_Stored data entries:_
------------------------------------

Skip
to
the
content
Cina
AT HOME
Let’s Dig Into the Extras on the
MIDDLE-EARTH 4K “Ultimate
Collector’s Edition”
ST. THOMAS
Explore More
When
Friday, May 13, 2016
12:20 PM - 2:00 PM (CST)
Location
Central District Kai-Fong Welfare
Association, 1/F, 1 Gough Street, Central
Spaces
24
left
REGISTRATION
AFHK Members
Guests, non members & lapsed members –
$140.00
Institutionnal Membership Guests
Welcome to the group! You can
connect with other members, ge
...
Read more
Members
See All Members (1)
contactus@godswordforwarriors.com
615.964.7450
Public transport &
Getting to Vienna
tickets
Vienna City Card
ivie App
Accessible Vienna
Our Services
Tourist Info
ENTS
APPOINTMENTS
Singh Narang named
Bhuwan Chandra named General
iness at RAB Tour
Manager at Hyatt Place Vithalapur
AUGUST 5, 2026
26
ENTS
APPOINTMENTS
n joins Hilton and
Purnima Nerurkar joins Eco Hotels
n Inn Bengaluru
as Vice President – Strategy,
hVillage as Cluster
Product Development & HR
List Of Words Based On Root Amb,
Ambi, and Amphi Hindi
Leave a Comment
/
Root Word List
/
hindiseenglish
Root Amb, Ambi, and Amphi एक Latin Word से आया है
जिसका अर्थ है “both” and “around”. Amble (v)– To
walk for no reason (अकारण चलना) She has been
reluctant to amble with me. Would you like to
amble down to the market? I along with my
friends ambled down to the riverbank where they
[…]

------------------------------------

_Work order:_ Go through the data above and return each line containing the string "Ambi".

_Solution:_
Ambi, and Amphi Hindi
Root Amb, Ambi, and Amphi एक Latin Word से आया है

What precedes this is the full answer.